I know this sounds simple, perhaps even over simple,
but it is safe and worth a try. It has got me out of many a
'stuck filter' situation.
Hold the camera is your left hand with the back facing your palm
and the lense facing upward.
Now place the palm of you right hand over the offending filter,
apply firm pressure and at the same time, try to turn the filter
with your palm.
Give it a try, even try a few times if necessary. The theory is that
the palm of your had acts like a 360 degree clamp on the filter and applies
equal pressure all round the filter. One of the reasons for 'stuck' filters
is that we try to remove them with just the index finger and the thumb.
This distorts the circularity of the filter making it difficult to remove.
For a non-crossthreaded filter, your advice is the best starting point. The filter mounting ring on virtually all modern lenses is plastic, so getting heavy handed in installing a filter can lead to seizing. If the palm of the hand doesn't work, try placing the lens face down on a grippy rubber surface like a jar lid remover or piece of inner tube and turning the lens. Filter wrenches and belt type solutions are the next best bet. Just grabbing at the rim usually causes the filter ring to ovalize, which just makes it grab harder.

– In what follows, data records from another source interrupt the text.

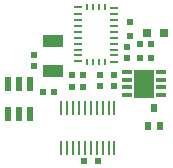
<source format=gtp>
G04*
G04 #@! TF.GenerationSoftware,Altium Limited,Altium Designer,20.0.13 (296)*
G04*
G04 Layer_Color=8421504*
%FSLAX25Y25*%
%MOIN*%
G70*
G01*
G75*
%ADD16R,0.02165X0.02165*%
%ADD17R,0.00984X0.04724*%
%ADD18R,0.02362X0.02441*%
%ADD19R,0.03347X0.01378*%
%ADD20R,0.06693X0.09646*%
%ADD21R,0.02441X0.02362*%
%ADD22R,0.03150X0.03150*%
%ADD23R,0.02165X0.02165*%
%ADD24R,0.02657X0.00984*%
%ADD25R,0.00984X0.02264*%
%ADD26R,0.07087X0.03937*%
%ADD27R,0.02362X0.04724*%
%ADD28R,0.01890X0.02539*%
D16*
X29700Y5500D02*
D03*
X34300D02*
D03*
X39800Y34000D02*
D03*
X35200D02*
D03*
Y30500D02*
D03*
X39800D02*
D03*
D17*
X39858Y23193D02*
D03*
Y9807D02*
D03*
X37890Y23193D02*
D03*
Y9807D02*
D03*
X35921Y23193D02*
D03*
Y9807D02*
D03*
X33953Y23193D02*
D03*
Y9807D02*
D03*
X31984Y23193D02*
D03*
Y9807D02*
D03*
X30016Y23193D02*
D03*
Y9807D02*
D03*
X28047Y23193D02*
D03*
Y9807D02*
D03*
X26079Y23193D02*
D03*
Y9807D02*
D03*
X24110Y23193D02*
D03*
Y9807D02*
D03*
X22142Y23193D02*
D03*
Y9807D02*
D03*
D18*
X16189Y28500D02*
D03*
X19811D02*
D03*
X25689Y34000D02*
D03*
X29311D02*
D03*
X25689Y30000D02*
D03*
X29311D02*
D03*
D19*
X44000Y35059D02*
D03*
Y32500D02*
D03*
Y29941D02*
D03*
Y27382D02*
D03*
X55417D02*
D03*
Y29941D02*
D03*
Y32500D02*
D03*
Y35059D02*
D03*
D20*
X49709Y31220D02*
D03*
D21*
X44000Y39689D02*
D03*
Y43311D02*
D03*
X13000Y37189D02*
D03*
Y40811D02*
D03*
D22*
X56453Y48000D02*
D03*
X50547D02*
D03*
D23*
X45000Y51800D02*
D03*
Y47200D02*
D03*
X52000Y39700D02*
D03*
Y44300D02*
D03*
X48500D02*
D03*
Y39700D02*
D03*
D24*
X27539Y38642D02*
D03*
X39843Y38394D02*
D03*
Y40610D02*
D03*
Y42579D02*
D03*
Y44547D02*
D03*
Y46516D02*
D03*
Y48484D02*
D03*
Y50453D02*
D03*
Y52421D02*
D03*
Y54390D02*
D03*
Y56410D02*
D03*
X27539Y56606D02*
D03*
Y54390D02*
D03*
Y52421D02*
D03*
Y50453D02*
D03*
Y48484D02*
D03*
Y46516D02*
D03*
Y44547D02*
D03*
Y42579D02*
D03*
Y40610D02*
D03*
D25*
X30736Y38394D02*
D03*
X32705D02*
D03*
X34673D02*
D03*
X36642D02*
D03*
Y56606D02*
D03*
X34673D02*
D03*
X32705D02*
D03*
X30736D02*
D03*
D26*
X19500Y45421D02*
D03*
Y35579D02*
D03*
D27*
X4260Y30921D02*
D03*
X8000D02*
D03*
X11740D02*
D03*
Y21079D02*
D03*
X8000D02*
D03*
X4260D02*
D03*
D28*
X51032Y17039D02*
D03*
X54969D02*
D03*
X53000Y22961D02*
D03*
M02*

</source>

If the filter is cross threaded slightly, popping it with a screwdriver can usually break it free. Those that are more so or distorted due to impact usually require destruction of the filter.
Before breaking the glass check if the glass is held in place by a threaded ring with spanner slots. If so, try unscrewing the ring to remove the glass. If breaking is required, be very careful, as the front element can be within millimeters of the filter. I highly recommend taking it to a tech with experience in this. I've done many and it's always nerve wracking, and I always inform the customer that there is potential for damage to the front element. So far I've only had one that ended up with a small divot. The lens was already pretty hammered, so the customer wasn't too upset and I've done several for him since(sports Photog). I'm sure that one of the reasons for Canon's high repair charge is due to factoring in the replacement cost of a front element.
Due to lubricants and electronics, I would not recommend heat solutions. Cold should not be a problem, just so long as it's dry.
Insofar a lubing the filter threads, I use the old fisherman's trick of nose grease. Sounds gross, but works a treat. Graphite has a tendency to get everywhere and is a PITA to clean off.